La calma que sentimos hoy, es el preludio de la tempestad de mañana. Nuestros corazones se aceleran, nuestras mentes se impacientan y nuestros cuerpos tiemblan cuando sentimos que el día de mañana se acerca. Se acerca inevitablemente y no hay hacia donde correr, no hay a quien pedir ayuda, pues somos los únicos que nos mantenemos en pie. Somos nosotros la cura, cuando la enfermedad se vuelve incurable. Somos, en fin, el último recurso.
La claridad con la que creíamos ver nuestro futuro se transforma en sombra a medida que se acerca el día de mañana. La espera es insoportable, y nuestros corazones se debaten entre la esperanza de que todo pase rápidamente y el miedo intolerable a que esto suceda. El nerviosismo que desborda nuestras mentes solo encuentra sosiego en lo inevitable del día de mañana.

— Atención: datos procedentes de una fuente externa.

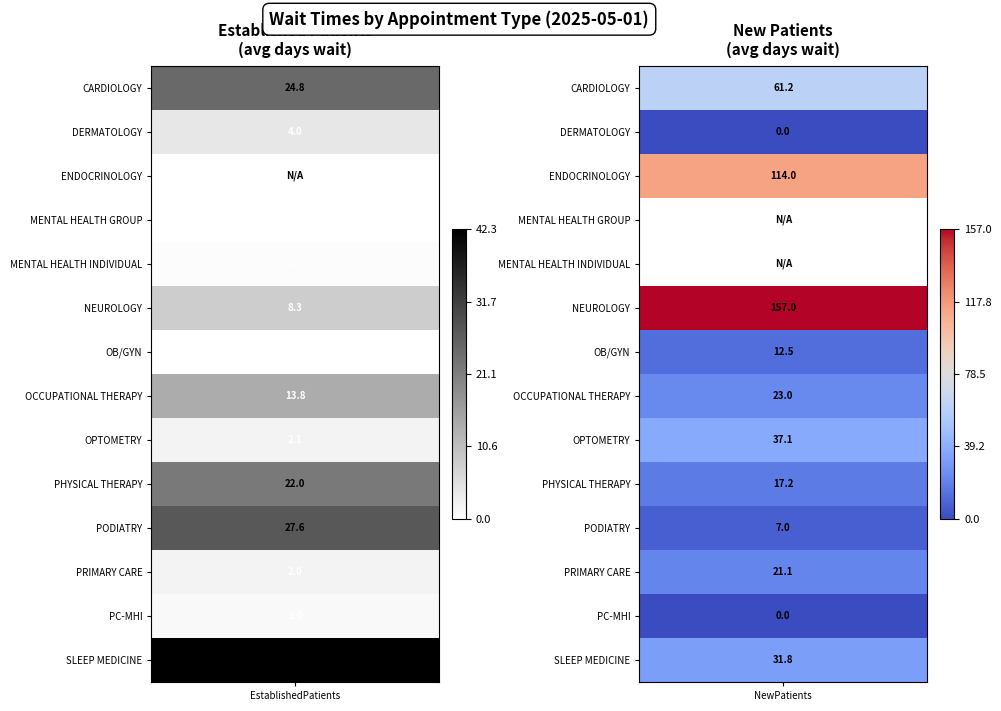

List the labels in order of OPTOMETRY value, largest first.

NewPatients, EstablishedPatients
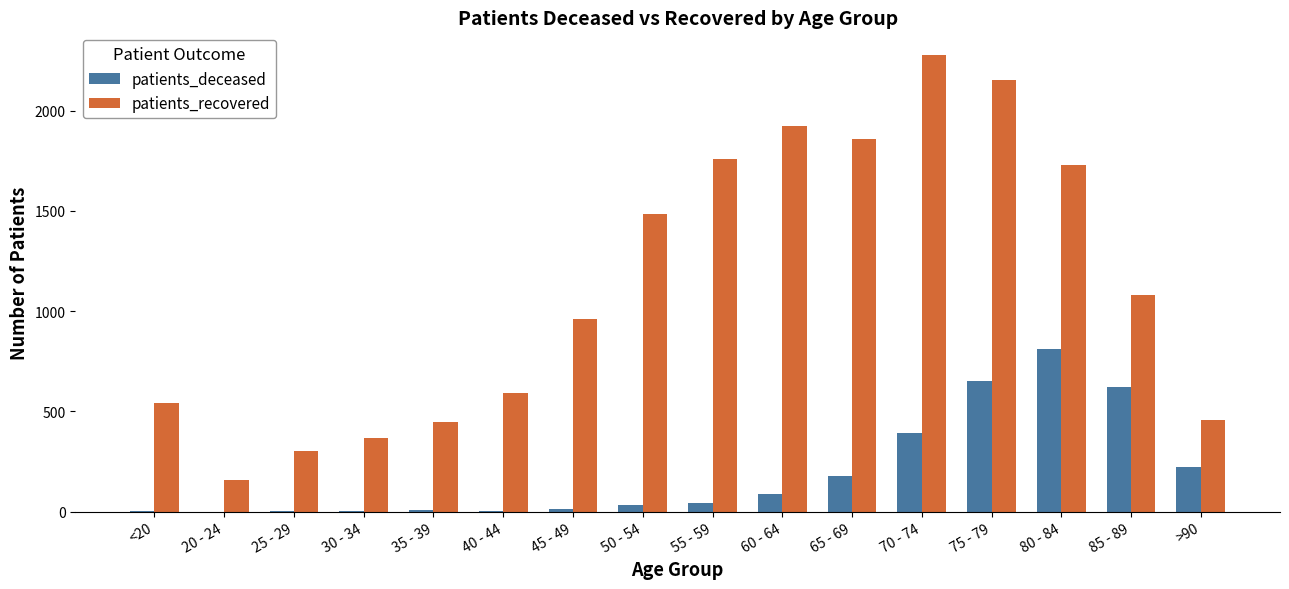

True or false: patients_recovered has a value of 564 at 75 - 79.

False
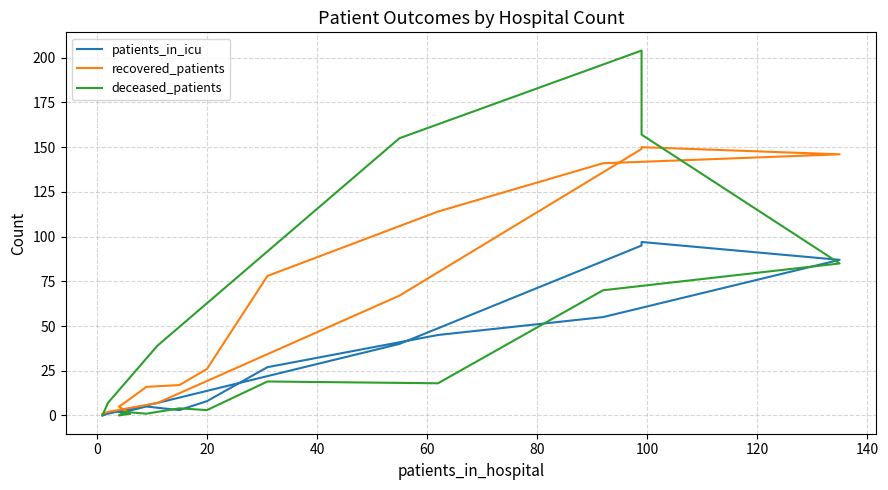

What is the sum of all recovered_patients values?

927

Sin embargo, una pequeña luz de esperanza pone lumbre sobre las sombras de mañana, pues no hay finales absolutos, sino que son solo transiciones hacia nuevos comienzos todavía inexplorados, todavía desconocidos. Aún si no somos nosotros los encargados de explorarlo nos alegramos de solo pensarlo, pues seguiremos viviendo en los corazones de quienes nos acompañaron y en las memorias de quienes nos recuerden. Y la tristeza de la inevitable partida se alivia cuando nos sentimos partes de una trama mucho más trascendente que la fútil individualidad de nuestras vidas. Aquella pequeña luz ahora encandila y el miedo se vuelve impaciencia y coraje cuando pensamos en el día de mañana. Con renovados bríos nos ponemos de pie para enfrentarlo y podemos ver detrás nuestro todos los que nos apoyan y delante todos los que nos esperan. Nuestro final se acerca, el día de mañana... ya es hoy.